There's something fascinating in the way the destruction of an American space shuttle rivets the American consciousness. The last time I saw all three national networks pull scheduling for news coverage of an event was, of course, September 11, 2001.

Logically speaking, there's no reason why this should happen. An aircraft going down with all crew would be a newsworthy tragedy, but it would never replace normal programming. Granted, airplanes are normal and space shuttles are not, but I really think it's more than that.

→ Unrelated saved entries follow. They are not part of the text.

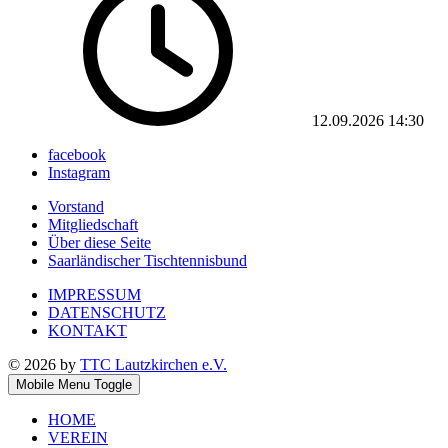
12.09.2026
14:30
facebook
Instagram
Vorstand
Mitgliedschaft
Über diese Seite
Saarländischer Tischtennisbund
IMPRESSUM
DATENSCHUTZ
KONTAKT
© 2026 by
TTC Lautzkirchen e.V.
Mobile Menu Toggle
HOME
VEREIN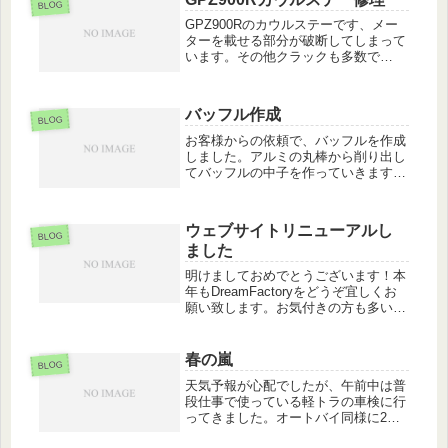
間短縮してお待たせしないように出
BLOG
来...
GPZ900Rのカウルステーです、メー
ターを載せる部分が破断してしまって
います。その他クラックも多数で
す・・・当て板を切り出して補強し、
溶接します。これでしばらくは安心で
すね。
バッフル作成
BLOG
お客様からの依頼で、バッフルを作成
しました。アルミの丸棒から削り出し
てバッフルの中子を作っていきます。
社外の物ですとなかなか希望に合う物
が無かったそうでそうなると希望に合
う物を作るしかありません。こんな感
ウェブサイトリニューアルし
じに寸法を出して、後は希望に合った
BLOG
ました
仕...
明けましておめでとうございます！本
年もDreamFactoryをどうぞ宜しくお
願い致します。お気付きの方も多いか
と思いますが、年明けの休業中にウェ
ブサイトをリニューアルしました。思
えば15年前の開業時、エディターでち
春の嵐
BLOG
まちまと書いて公開したの...
天気予報が心配でしたが、午前中は普
段仕事で使っている軽トラの車検に行
ってきました。オートバイ同様に2年
おきなのですが、あっという間です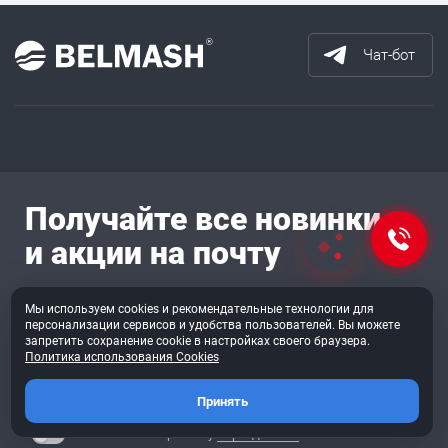
Чат-бот
Получайте все новинки
и акции на почту
Оставайтесь всегда в курсе новостей
Мы используем cookies и рекомендательные технологии для
персонализации сервисов и удобства пользователей. Вы можете
запретить сохранение cookie в настройках своего браузера.
Политика использования Cookies
Подписаться
Принять
Согласен на обработку
перс. данных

NASA's annual budget shortfall notwithstanding, we still see every last one of our astronauts as heroes. Not just celebrities, real heroes. Why else would there be so much flak over rich citizens buying their way aboard a space station? Because the perception is that they didn't "earn" their way to such a privilege. The Space Race is long since over, but we still see our astronauts as being the honored recipients of a great opportunity, which they wouldn't get if they didn't somehow deserve it, and which we all beg them to share with us upon their return.

It doesn't matter how trivial the mission or their experiments were. It doesn't even really matter if the astronauts aboard were Americans or not. John Denver goes down in the mountains in a private plane and it makes the six o'clock news, but when a group of mostly scientists, all of them middle-aged, dies on a return trip from orbit it makes everyone in the country stop what their doing and take notice.

NASA deserves to be proud of this remarkable truth. It's a legacy they earned back in the days of the Apollo missions and never truly lost. No matter how many Americans tell them the International Space Station isn't worth building, deep down they all believe otherwise, because deep down they all wish they were the ones up there living on it.